The “Full House” actor and fashion designer husband Mossimo Giannulli reached plea deals involving prison time and hundreds of thousands of dollars in fines.

“Full House” actor Lori Loughlin and her husband, the fashion designer Mossimo Giannulli, have agreed to plead guilty in connection with the college admissions bribery scandal.

Both will serve prison time and pay hundreds of thousands of dollars in fines under their plea deals for “securing the fraudulent admission” of their two daughters, Olivia Jade and Isabella Rose, to the University of Southern California crew team “as purported athletic recruits,” the U.S. Attorney’s Office in Massachusetts said in a statement Thursday.

Both daughters had never participated in the sport, according to court documents. The couple were accused of paying $500,000 to snag their places on the team so the girls would be admitted to the school.

Loughlin, 55, agreed to plead guilty to one count of conspiracy to commit wire and mail fraud, according to the deal she signed on Wednesday, and will be sentenced to two months in prison, a $150,000 fine and two years of supervised release with 100 hours of community service.

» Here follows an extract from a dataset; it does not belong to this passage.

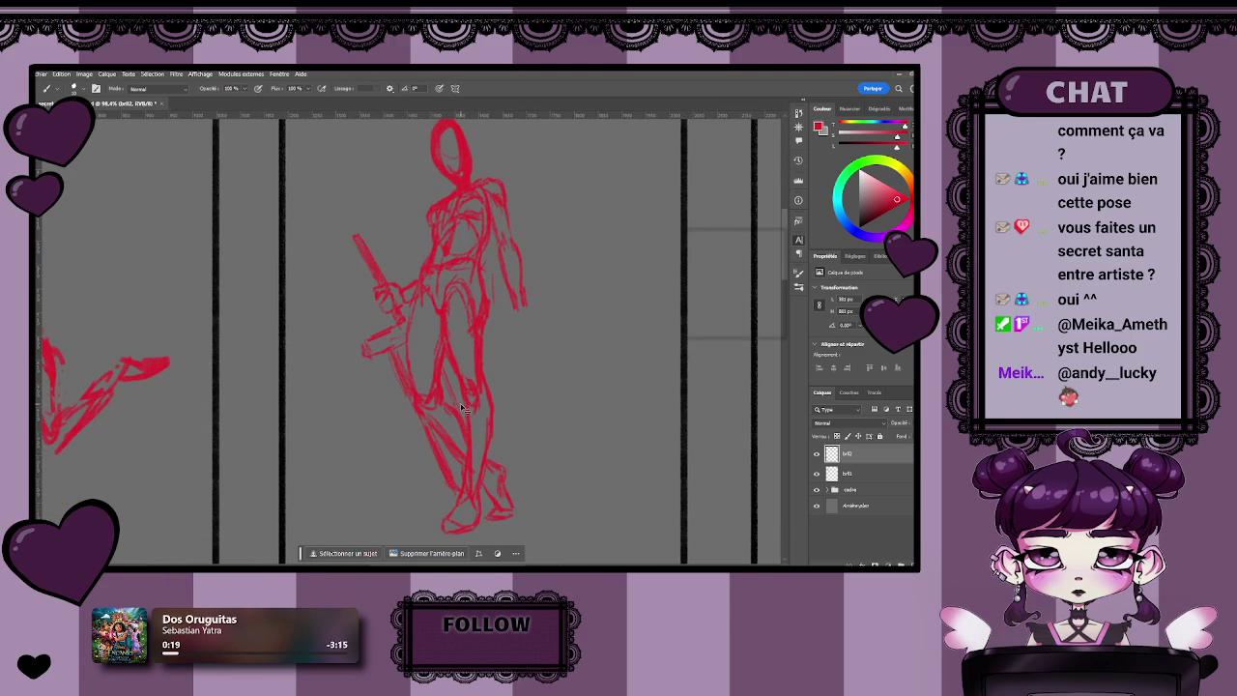
{"action": "key", "text": "z"}
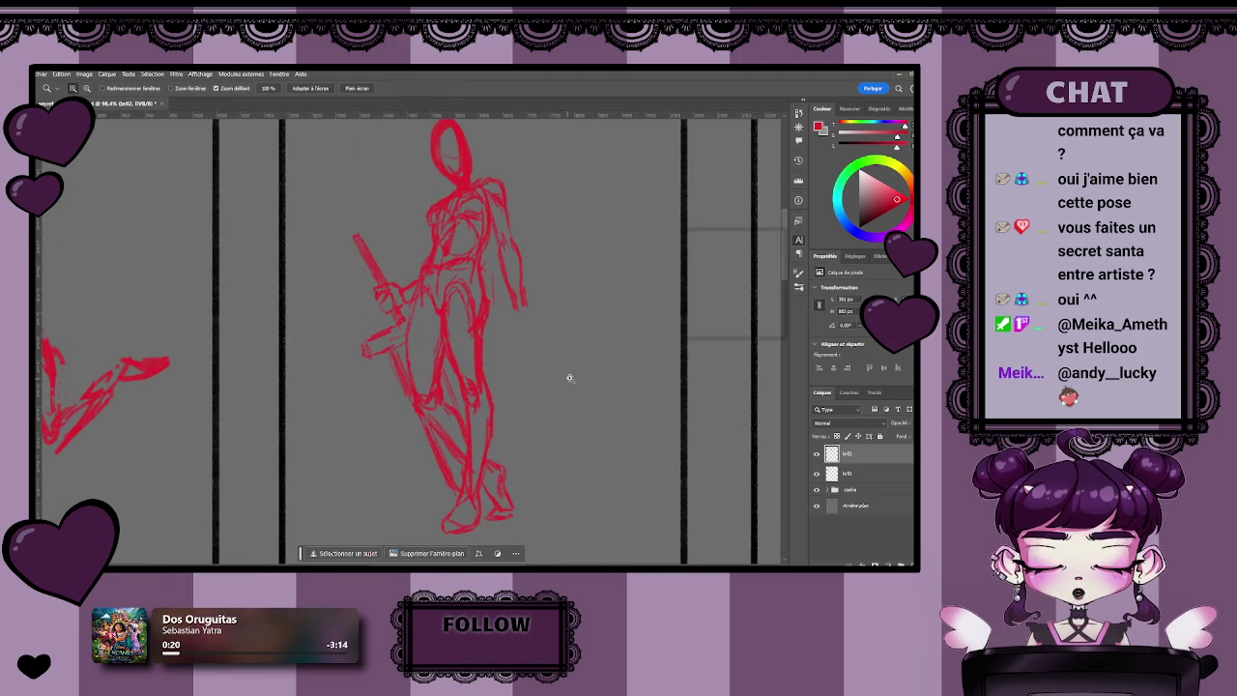
{"action": "left_click_drag", "start_coordinate": [573, 321], "coordinate": [561, 400]}
{"action": "left_click_drag", "start_coordinate": [522, 444], "coordinate": [513, 334]}
{"action": "key", "text": "b"}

Giannulli, 56, will plead guilty to one count of conspiracy to commit wire and mail fraud and honest services wire and mail fraud, prosecutors said. He agreed to a sentence of five months in prison, a $250,000 fine and two years of supervised release with 250 hours of community service.

The couple will formally plead guilty and be sentenced at a hearing before U.S. District Judge Nathaniel M. Gorton that hasn’t yet been scheduled, the statement added.

Loughlin and Giannulli are among dozens of prominent public figures charged in the scandal that erupted in March 2019. The FBI called it a nationwide conspiracy that exposed how well-heeled parents bribed their children’s way into the nation’s most elite colleges.

Former “Desperate Housewives” star Felicity Huffman served 11 days in a low-security prison after she was found to have paid $15,000 to boost her daughter Sophia Macy’s SAT score so that she could secure a spot at Carnegie Mellon University in Pittsburgh.